To do: Two lines mark the range in the entries below: the one holding "assert error printing." and the one holding "define RANDOMIZE_DELAY to". Set down those two and all lines between them, exactly.

Text-based design files
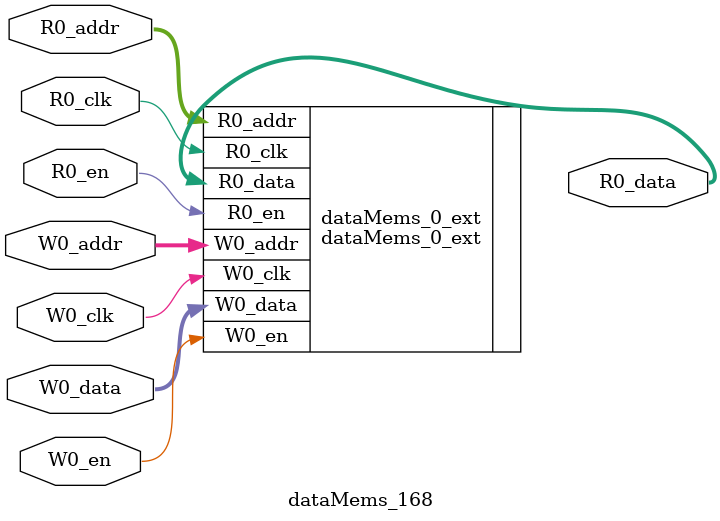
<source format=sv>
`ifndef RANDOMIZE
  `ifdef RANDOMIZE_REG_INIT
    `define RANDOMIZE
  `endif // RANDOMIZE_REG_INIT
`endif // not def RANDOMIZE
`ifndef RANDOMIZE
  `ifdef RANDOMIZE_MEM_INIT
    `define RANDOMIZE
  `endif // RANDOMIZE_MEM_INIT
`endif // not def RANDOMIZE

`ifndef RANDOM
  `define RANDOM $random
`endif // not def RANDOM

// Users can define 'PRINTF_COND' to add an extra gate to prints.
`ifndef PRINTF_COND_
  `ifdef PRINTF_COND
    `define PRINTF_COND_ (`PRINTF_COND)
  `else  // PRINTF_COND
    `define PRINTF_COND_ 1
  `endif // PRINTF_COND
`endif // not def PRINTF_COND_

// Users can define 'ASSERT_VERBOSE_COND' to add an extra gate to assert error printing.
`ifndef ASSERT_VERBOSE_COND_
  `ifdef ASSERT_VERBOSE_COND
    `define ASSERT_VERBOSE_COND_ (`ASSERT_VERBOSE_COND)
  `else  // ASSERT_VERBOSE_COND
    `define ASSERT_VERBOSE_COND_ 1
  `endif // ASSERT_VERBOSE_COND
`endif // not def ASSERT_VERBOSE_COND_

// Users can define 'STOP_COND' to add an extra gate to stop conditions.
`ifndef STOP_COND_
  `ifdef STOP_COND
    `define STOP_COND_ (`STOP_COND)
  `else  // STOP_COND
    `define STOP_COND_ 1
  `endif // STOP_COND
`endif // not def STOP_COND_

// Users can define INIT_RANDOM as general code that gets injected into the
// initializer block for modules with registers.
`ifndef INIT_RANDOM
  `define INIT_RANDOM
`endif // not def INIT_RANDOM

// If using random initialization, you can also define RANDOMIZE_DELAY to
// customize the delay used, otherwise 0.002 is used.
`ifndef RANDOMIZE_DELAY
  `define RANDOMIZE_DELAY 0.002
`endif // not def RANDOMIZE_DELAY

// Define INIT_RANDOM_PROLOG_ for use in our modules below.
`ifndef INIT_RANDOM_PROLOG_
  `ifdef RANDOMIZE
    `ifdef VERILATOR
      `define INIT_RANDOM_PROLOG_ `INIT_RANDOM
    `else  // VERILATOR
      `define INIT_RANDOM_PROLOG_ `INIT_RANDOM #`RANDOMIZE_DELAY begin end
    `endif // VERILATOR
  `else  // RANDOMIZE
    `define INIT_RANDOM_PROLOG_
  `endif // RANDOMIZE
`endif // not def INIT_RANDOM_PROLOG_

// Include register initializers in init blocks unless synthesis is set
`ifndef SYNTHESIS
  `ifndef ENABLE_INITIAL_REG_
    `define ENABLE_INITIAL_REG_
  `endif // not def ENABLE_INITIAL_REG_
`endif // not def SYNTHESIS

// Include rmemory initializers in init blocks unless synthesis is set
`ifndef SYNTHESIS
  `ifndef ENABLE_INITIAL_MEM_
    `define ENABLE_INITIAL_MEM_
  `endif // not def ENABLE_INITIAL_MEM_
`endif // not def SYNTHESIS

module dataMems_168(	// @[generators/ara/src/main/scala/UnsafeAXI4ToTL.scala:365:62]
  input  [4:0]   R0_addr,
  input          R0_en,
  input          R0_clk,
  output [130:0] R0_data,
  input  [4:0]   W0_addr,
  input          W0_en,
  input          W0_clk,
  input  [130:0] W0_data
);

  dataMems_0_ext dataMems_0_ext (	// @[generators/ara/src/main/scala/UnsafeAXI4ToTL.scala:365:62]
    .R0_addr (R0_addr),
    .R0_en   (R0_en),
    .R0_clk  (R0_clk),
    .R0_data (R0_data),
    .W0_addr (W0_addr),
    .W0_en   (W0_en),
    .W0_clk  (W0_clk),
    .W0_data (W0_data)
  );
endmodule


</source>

Solution for this problem:
// Users can define 'ASSERT_VERBOSE_COND' to add an extra gate to assert error printing.
`ifndef ASSERT_VERBOSE_COND_
  `ifdef ASSERT_VERBOSE_COND
    `define ASSERT_VERBOSE_COND_ (`ASSERT_VERBOSE_COND)
  `else  // ASSERT_VERBOSE_COND
    `define ASSERT_VERBOSE_COND_ 1
  `endif // ASSERT_VERBOSE_COND
`endif // not def ASSERT_VERBOSE_COND_

// Users can define 'STOP_COND' to add an extra gate to stop conditions.
`ifndef STOP_COND_
  `ifdef STOP_COND
    `define STOP_COND_ (`STOP_COND)
  `else  // STOP_COND
    `define STOP_COND_ 1
  `endif // STOP_COND
`endif // not def STOP_COND_

// Users can define INIT_RANDOM as general code that gets injected into the
// initializer block for modules with registers.
`ifndef INIT_RANDOM
  `define INIT_RANDOM
`endif // not def INIT_RANDOM

// If using random initialization, you can also define RANDOMIZE_DELAY to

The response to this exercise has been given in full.